As someone who had actually written an operating system from scratch, I am deeply skeptical. Also, why is Doom any kind of test of anything? And this has to be the most insecure OS of all time, after Windows 😉

Sufeitzy's avatar

There are a group of tactically incomplete works by Euripides termed the Satyric Plays, the only fully remaining one being “Cyclops”. “Sciron” is a mashup of “Nixon in China” and “Beavis and Butthead”, while “Autolycus” is like a nuanced “Lucky Charms” commercial x “Titus Andronicus” with Satyrus chanting “Magically Delicious”.

I generated the missing plays with a single prompt, performed by mutiple agents and a chorus - though with Satyric plays the chorus is made up of unreliable Satyrs.

The prompt was a bit long - describing every character and part, the outline of every play and the voice of a new Greek playwright called Pseudo-Linux.

But amazingly, after describing everything in the prompt, my LLM did the job with only minor human interaction primarily composed of deleting roughly 2,437,000 plays which didn’t hit the fun metric. I’m sending out a press release as soon as I trademark the term AI Chorus.

My Ted talk has been submitted.

Beth Rudden's avatar

Euripides - my Greek Tailor

Anatol Wegner, PhD's avatar

Lies, damned lies and demos.

Muckledger's avatar

Does the $916.92 token cost include all the trial runs, or just the final run?

Alec Pritzos's avatar

The "thousands of lines" prompt disclosure halfway through the writeup is the part that should reset the headline.
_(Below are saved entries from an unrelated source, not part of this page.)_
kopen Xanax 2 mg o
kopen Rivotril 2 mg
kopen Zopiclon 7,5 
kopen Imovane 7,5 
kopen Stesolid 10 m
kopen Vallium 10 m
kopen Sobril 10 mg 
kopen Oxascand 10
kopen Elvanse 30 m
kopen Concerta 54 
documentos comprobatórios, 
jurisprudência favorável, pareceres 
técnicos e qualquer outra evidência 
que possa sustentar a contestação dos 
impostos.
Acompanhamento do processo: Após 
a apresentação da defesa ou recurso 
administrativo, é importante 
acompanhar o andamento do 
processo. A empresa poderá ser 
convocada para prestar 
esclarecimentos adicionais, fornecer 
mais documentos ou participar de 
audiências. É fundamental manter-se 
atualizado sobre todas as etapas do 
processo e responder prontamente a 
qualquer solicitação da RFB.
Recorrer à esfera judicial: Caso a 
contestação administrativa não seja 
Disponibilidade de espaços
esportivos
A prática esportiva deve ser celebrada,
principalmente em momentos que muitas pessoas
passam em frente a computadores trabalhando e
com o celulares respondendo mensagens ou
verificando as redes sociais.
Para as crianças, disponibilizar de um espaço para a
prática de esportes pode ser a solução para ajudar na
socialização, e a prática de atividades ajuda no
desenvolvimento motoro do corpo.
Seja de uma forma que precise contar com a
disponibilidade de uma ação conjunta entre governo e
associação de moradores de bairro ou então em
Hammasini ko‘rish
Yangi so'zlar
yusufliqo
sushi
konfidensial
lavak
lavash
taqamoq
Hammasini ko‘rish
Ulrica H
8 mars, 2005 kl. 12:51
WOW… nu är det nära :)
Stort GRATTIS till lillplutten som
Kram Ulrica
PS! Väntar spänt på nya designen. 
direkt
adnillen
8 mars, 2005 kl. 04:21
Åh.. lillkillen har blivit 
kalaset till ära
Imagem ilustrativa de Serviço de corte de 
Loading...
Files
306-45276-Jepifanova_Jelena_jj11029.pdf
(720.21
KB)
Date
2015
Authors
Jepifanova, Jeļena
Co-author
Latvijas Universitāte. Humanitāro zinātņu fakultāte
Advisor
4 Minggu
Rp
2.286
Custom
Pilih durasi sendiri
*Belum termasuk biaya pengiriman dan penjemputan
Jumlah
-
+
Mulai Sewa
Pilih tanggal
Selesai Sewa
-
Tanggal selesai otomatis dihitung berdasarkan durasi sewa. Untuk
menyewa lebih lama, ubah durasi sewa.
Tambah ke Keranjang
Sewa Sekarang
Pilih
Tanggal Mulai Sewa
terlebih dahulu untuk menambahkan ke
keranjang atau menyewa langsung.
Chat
A multi-thousand-line prompt with a specialized scaffold and a separate anti-cheat agent is a small engineering team's worth of design choices, not a single-prompt unlock. The training-data contamination question is the cleaner version of the problem since toy operating systems are a standard undergraduate project with public reference implementations, and Google's choice to not release the source or run logs makes the contamination story unfalsifiable from the outside. The $916 figure is doing a lot of marketing work for an artifact whose provenance cannot be audited.

Kalen's avatar

I mean, we know that the prompt was enormous (pseudocode for each line if we're taking bets), the intervention was plentiful, and the copying rife, or else they would have been crawling over each other to add additional claims to the press. That's how all this goes, right? They're willing to come as close to lying as they can without making an ugly leak, and 'we spent $900 *in electricity* downloading a student project from Github' just doesn't have the same ring.